**AVAILABLE DATA:**
»»

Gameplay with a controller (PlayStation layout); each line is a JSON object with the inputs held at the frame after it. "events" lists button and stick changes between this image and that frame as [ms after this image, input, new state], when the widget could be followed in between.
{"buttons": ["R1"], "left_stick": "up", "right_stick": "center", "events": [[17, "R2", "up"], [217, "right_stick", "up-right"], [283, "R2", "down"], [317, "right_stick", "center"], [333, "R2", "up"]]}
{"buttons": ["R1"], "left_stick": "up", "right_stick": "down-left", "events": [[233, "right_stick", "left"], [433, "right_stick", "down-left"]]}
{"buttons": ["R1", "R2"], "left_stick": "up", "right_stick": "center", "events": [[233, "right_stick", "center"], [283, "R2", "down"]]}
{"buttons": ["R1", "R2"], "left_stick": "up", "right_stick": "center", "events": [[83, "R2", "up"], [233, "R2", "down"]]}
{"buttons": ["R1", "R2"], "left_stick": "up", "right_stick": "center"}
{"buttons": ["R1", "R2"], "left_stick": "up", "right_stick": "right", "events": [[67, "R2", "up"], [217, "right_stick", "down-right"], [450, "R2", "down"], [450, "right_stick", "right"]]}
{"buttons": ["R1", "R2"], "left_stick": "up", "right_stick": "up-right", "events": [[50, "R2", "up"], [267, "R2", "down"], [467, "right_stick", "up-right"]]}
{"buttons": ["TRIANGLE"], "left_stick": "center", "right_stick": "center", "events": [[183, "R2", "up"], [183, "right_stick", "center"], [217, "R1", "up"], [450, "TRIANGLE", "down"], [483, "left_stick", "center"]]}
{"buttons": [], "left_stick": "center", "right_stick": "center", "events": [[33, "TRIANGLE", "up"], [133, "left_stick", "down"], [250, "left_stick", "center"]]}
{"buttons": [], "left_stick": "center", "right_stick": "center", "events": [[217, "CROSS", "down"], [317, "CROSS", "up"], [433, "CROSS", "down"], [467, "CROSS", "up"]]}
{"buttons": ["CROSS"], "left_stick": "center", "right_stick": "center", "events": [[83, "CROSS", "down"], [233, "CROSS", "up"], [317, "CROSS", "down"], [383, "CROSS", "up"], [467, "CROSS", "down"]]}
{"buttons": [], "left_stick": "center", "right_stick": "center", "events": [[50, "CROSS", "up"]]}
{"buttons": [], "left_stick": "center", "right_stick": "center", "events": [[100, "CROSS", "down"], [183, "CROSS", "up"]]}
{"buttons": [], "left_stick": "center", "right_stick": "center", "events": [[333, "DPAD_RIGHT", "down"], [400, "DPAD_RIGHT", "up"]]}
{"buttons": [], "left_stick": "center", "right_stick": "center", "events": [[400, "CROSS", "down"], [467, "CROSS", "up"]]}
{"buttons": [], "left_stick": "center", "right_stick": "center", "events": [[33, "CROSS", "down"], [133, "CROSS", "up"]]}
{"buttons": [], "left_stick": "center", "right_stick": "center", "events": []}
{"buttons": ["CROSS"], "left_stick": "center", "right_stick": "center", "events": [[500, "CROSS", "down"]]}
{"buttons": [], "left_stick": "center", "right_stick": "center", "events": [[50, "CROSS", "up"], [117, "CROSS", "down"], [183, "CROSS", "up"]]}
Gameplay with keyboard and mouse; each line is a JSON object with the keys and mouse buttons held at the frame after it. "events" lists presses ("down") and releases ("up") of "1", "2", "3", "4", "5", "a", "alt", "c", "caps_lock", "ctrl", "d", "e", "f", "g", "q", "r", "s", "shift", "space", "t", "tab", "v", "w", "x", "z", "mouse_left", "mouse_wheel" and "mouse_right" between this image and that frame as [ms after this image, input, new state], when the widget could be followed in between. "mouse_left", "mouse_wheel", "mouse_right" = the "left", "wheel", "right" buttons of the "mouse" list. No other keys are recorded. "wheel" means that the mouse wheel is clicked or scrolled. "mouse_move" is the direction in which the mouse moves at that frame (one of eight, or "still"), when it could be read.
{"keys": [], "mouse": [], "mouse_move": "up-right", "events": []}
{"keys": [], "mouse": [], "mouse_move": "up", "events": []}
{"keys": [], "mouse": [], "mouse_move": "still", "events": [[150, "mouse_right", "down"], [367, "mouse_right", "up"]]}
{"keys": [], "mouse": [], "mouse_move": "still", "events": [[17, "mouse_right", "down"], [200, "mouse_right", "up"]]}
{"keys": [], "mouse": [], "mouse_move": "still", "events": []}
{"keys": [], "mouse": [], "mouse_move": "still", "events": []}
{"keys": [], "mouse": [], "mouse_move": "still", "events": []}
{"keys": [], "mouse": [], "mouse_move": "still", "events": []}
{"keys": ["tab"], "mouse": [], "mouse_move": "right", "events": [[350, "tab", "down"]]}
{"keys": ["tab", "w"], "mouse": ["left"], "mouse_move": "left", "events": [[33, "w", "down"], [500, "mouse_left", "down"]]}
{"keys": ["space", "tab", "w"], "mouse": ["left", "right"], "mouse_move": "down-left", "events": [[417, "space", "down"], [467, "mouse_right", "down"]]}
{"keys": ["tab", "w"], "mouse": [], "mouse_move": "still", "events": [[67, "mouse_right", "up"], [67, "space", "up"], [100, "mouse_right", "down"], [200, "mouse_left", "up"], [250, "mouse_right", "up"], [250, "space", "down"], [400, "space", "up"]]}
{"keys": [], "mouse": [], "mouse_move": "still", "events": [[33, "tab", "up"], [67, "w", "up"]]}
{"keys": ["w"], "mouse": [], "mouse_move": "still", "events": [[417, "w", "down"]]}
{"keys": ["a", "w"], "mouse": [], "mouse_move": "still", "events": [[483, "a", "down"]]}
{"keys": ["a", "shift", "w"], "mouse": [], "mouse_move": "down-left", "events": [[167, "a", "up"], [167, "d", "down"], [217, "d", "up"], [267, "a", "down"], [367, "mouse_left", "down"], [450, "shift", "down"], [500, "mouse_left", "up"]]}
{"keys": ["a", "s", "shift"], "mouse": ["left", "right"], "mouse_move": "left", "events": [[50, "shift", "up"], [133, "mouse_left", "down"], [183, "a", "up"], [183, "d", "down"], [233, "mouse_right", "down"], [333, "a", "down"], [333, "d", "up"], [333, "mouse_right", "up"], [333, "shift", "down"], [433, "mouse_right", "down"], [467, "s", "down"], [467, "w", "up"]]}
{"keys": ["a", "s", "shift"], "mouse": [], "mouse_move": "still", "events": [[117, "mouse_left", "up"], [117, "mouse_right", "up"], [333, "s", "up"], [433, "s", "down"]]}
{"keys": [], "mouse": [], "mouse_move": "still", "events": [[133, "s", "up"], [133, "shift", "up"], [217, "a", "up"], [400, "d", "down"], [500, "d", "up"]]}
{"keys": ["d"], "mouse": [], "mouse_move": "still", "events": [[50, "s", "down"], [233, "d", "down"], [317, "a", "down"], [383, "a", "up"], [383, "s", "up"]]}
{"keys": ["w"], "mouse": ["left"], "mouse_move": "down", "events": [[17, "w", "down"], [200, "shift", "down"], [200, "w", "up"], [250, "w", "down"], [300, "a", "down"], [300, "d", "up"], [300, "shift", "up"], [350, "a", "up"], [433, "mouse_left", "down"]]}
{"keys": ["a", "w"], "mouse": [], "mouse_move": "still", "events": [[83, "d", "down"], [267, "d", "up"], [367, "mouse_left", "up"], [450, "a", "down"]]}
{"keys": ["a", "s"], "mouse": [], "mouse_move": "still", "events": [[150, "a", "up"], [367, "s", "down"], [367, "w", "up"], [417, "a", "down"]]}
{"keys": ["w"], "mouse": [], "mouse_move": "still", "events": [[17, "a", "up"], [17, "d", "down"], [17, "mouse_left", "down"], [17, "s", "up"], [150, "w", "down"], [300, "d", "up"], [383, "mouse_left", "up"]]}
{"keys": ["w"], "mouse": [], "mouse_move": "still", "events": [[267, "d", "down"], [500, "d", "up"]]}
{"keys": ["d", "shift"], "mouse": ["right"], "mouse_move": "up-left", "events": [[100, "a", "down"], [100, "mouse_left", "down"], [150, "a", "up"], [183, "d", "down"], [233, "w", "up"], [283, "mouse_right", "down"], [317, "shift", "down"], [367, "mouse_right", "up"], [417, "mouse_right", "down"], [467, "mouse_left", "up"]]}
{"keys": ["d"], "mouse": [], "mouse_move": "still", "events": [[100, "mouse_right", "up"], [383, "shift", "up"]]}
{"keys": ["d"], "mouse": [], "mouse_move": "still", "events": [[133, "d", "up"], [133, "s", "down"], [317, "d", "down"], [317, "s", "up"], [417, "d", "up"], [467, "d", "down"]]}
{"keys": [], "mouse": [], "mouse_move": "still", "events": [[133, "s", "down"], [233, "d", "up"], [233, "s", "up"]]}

««

**PROMPT:** Only a number is needed: how many lines of the material above contain "with"?

**RESPONSE FOR THIS EXERCISE:** 2